As young parents, despite being responsible and careful, we almost lost Akshay in a railway station when he was just 7 years old. After a month’s summer break, we were returning by train from Bangalore to Gorakhpur. Since there was no direct train in 1992-93, we had to transit via Jhansi with a few hours stop-over and catch a connecting train from Jhansi to Gorakhpur.

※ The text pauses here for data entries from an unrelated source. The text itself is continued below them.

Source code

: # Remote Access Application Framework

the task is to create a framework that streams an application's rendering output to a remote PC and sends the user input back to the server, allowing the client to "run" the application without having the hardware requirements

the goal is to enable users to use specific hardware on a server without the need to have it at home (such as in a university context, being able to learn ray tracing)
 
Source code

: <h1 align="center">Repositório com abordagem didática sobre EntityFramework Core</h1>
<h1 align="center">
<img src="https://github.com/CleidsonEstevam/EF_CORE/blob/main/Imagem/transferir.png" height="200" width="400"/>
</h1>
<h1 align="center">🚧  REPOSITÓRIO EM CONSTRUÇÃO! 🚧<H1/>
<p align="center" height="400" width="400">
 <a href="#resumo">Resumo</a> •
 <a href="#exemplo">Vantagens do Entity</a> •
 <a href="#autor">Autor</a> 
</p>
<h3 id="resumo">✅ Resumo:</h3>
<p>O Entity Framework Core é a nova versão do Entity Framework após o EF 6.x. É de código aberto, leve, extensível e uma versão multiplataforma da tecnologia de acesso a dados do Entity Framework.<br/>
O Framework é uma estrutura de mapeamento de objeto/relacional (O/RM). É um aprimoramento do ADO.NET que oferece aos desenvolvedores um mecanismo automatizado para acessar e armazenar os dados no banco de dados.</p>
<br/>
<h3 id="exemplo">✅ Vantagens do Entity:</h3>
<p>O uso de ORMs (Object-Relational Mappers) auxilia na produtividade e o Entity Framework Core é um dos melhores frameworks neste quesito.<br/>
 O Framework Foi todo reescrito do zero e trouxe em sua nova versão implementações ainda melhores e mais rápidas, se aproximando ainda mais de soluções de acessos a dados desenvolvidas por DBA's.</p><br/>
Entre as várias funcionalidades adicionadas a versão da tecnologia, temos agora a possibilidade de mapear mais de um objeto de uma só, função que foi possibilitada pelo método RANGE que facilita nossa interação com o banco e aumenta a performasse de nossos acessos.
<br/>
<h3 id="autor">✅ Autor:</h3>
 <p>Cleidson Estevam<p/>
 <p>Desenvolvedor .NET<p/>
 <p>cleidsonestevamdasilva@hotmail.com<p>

At Jhansi, our family was split into two because Girish couldn’t sit in the Ladies waiting room and the men’s waiting room was too full for aunty(My mother-in-law) and me. So while we both sat in the Ladies waiting room with some of our luggage, Girish had the rest with him in the Gent’s waiting room. The two waiting rooms were almost adjacent to each other and the twins kept moving from one to the other. All of a sudden, Girish found out that the connecting train had arrived at a distant platform. Most of the luggage was piled onto a pull cart and aunty, Neha and I hurried behind the porters who pushed it rather fast to reach the other platform well in time. We had to walk a really long distance, get down a long flight of stairs and up another, thereby crossing multiple tracks before we reached the correct platform. Girish arrived alone with more bags a few minutes later and my heart stopped when I saw Akshay wasn’t with him! He was equally shocked- thinking Akshay and Neha were both with us. He raced back to the Men’s waiting room where a very upset Akshay – eyes filled with unshed tears- was waiting at the entrance. For me, 25 minutes that day seemed the longest, most painful wait, filled with scary thoughts of children being lost forever.
Over all the years since, Girish has never forgotten the look Akshay gave his father, nor the words; ‘Papa, aap mujhe chod kar chale kaise gaye’ (Papa how did you leave without me)?
Now, Im trying very hard to push the thought out but it keeps coming back- ‘Akshay, tum hamein chod kar kyon chale gaye(Akshay, why did you leave us and go away)?’